THE TASK: Show every line of the material that follows in which the word "size" occurs.

SUPPLIED MATERIAL:
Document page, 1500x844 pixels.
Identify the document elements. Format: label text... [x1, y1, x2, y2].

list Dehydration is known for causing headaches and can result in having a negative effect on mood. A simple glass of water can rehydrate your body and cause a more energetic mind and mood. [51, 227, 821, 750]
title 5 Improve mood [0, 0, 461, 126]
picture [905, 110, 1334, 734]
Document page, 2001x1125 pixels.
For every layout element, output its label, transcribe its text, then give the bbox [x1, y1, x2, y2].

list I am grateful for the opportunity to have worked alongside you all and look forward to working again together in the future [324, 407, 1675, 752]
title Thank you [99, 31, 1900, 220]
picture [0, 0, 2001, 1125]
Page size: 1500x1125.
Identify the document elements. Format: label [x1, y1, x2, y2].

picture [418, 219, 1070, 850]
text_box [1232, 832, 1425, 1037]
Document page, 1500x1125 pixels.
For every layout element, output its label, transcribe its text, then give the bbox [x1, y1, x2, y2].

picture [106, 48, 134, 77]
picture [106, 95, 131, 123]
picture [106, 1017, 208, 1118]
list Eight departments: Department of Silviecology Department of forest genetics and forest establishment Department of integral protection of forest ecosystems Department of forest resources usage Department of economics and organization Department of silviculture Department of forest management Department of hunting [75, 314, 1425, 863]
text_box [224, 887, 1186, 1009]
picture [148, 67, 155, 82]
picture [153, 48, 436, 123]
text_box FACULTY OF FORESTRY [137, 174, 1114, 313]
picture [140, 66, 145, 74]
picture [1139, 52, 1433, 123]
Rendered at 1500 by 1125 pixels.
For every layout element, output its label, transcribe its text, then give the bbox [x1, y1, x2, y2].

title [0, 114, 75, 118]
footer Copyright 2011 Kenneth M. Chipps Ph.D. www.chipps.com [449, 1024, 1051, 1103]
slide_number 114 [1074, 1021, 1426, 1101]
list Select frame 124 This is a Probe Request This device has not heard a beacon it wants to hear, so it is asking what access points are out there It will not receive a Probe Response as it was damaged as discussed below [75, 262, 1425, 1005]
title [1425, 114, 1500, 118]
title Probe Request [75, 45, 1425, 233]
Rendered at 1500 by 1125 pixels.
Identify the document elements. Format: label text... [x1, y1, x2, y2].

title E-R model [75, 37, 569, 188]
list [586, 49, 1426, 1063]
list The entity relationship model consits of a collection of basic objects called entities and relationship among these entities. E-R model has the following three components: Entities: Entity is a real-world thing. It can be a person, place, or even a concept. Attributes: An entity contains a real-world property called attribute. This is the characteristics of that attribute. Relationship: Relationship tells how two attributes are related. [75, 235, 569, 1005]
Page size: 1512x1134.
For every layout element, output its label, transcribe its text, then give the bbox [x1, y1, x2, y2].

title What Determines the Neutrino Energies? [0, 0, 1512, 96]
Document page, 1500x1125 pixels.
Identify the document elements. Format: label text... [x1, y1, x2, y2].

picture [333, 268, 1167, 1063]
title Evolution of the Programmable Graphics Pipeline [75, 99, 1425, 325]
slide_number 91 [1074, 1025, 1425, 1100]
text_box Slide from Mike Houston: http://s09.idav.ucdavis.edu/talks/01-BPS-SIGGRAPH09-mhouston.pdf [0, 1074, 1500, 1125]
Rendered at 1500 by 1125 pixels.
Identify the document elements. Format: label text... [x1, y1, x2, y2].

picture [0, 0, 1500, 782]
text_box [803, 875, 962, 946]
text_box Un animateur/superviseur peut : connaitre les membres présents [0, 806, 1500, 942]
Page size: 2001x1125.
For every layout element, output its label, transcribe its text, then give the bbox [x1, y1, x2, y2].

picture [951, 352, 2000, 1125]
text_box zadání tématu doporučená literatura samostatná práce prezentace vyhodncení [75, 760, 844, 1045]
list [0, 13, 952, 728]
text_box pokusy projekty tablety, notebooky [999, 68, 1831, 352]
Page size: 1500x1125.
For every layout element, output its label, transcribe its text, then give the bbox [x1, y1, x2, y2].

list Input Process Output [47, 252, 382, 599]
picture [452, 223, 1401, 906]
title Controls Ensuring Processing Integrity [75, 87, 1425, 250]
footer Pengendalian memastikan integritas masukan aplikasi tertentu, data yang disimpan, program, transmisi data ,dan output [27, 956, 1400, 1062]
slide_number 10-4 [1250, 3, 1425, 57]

EXPECTED ANSWER:
Page size: 1500x1125.
Page size: 1512x1134.
Page size: 2001x1125.
Page size: 1500x1125.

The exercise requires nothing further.